New life for old rail line back on agenda
Plans to reopen a long-disused freight line between Walsall and Stourbridge could become a reality within 10 years. Hundreds of thousands of tons of asphalt and other cargo could be taken by rail instead of road.
Plans to reopen a long-disused freight line between Walsall and Stourbridge could become a reality within 10 years. Hundreds of thousands of tons of asphalt and other cargo could be taken by rail instead of road.
It will take 4,000 lorry loads a year off the roads. Transport authority Centro wants to re-open the line between 2014 and 2019 and is now drawing up a business case to get government funding. The proposals were originally put forward by Railtrack, which folded in 2002, but have now been resurrected.
Wednesbury-based Midland Quarry Products has said it would be willing to use a line if it connects its Smith Road premises with the sidings at Bescot railway station.
The company, in Smith Road, would send 200,000 tons a year along the line, an increase on the 120,000 a year it has to send by articulated lorry.
Spokesman David Weeks said: "We already ship a large proportion by rail.
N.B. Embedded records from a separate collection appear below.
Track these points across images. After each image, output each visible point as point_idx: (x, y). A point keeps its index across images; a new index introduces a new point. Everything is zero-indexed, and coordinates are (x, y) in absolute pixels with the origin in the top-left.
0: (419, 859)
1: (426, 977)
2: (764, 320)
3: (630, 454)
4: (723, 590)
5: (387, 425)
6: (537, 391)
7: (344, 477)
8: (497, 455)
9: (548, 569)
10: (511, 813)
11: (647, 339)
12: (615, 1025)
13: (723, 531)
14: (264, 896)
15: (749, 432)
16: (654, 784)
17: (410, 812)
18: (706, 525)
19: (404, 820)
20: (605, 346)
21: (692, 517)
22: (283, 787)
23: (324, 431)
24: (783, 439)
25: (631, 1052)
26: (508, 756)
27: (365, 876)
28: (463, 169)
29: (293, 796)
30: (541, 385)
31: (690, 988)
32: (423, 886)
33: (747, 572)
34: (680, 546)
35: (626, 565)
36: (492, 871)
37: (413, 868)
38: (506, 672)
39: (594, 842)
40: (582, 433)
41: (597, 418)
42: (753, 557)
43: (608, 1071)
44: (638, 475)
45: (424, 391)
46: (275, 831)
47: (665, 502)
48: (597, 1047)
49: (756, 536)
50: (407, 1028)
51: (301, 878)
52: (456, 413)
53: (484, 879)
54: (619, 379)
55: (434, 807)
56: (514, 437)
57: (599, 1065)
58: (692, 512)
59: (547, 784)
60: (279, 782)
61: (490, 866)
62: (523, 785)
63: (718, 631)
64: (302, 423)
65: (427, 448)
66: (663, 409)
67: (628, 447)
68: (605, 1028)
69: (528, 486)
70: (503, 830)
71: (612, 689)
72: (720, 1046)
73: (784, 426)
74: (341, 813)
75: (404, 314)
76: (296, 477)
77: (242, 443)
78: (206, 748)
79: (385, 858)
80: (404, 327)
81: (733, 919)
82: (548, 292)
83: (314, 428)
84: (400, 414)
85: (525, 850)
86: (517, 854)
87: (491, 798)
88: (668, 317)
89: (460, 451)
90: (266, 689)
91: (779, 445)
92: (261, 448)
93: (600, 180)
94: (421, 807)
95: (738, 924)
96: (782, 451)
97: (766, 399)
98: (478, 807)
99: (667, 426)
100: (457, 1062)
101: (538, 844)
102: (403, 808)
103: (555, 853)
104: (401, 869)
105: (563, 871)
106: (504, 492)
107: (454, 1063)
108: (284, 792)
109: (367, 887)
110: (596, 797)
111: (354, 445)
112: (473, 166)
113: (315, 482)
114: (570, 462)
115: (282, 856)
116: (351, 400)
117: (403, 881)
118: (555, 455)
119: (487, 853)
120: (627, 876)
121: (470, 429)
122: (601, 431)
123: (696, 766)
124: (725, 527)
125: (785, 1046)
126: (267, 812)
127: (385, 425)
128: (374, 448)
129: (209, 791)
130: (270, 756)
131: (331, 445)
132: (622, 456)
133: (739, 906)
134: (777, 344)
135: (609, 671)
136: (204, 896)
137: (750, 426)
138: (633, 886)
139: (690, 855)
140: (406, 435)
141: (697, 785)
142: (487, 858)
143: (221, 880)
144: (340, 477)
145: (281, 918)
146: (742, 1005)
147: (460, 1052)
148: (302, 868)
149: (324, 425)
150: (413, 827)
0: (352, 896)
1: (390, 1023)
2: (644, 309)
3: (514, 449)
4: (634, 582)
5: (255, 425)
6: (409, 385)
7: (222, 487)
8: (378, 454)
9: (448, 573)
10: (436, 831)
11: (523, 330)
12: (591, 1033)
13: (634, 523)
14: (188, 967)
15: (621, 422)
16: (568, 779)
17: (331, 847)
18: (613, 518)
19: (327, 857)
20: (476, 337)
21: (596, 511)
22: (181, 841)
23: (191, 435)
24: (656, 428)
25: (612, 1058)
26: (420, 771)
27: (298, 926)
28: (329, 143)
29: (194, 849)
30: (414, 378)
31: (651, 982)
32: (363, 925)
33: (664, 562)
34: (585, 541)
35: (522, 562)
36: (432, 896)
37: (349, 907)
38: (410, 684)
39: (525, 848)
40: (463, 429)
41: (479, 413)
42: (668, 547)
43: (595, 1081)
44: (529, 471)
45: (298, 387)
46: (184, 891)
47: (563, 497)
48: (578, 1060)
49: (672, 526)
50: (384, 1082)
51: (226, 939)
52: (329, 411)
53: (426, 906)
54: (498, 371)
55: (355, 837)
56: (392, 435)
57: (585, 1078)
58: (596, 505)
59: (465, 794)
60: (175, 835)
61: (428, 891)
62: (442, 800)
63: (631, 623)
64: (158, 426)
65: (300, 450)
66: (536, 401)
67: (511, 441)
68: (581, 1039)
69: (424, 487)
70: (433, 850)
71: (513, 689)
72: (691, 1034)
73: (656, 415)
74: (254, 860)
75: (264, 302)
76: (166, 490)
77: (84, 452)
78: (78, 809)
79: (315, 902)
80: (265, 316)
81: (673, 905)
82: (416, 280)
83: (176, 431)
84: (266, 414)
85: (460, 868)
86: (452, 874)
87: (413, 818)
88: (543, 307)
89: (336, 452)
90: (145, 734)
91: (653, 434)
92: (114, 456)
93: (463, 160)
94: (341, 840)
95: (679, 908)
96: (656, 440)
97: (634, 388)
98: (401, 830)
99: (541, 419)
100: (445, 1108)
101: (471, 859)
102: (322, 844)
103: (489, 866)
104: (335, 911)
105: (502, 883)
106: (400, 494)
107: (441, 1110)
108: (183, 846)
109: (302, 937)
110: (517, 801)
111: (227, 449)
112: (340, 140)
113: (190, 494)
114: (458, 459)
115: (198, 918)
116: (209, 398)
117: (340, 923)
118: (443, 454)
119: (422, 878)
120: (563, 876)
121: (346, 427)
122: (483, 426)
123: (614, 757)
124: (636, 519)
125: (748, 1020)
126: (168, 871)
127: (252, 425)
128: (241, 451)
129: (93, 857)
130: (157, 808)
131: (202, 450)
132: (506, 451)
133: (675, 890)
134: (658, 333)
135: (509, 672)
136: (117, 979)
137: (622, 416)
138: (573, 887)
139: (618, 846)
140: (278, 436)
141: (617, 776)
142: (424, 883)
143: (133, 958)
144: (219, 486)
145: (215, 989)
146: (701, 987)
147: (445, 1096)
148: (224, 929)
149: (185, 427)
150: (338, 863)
Our Wednesbury site makes asphalt for road surfaces.
"If we could get raw materials in by rail as well as shipping out asphalt we could take advantage of economies of scale."
The proposals come a year after transport bosses in the region drew up revised proposals for the Midland Metro which could see trams run along the disused freight rail lines.
Peter Sargant, head of rail and rapid transit development at Centro, said: "Reopening the rail line between Walsall and Stourbridge to freight trains delivers significant regional and national benefits and has widespread support."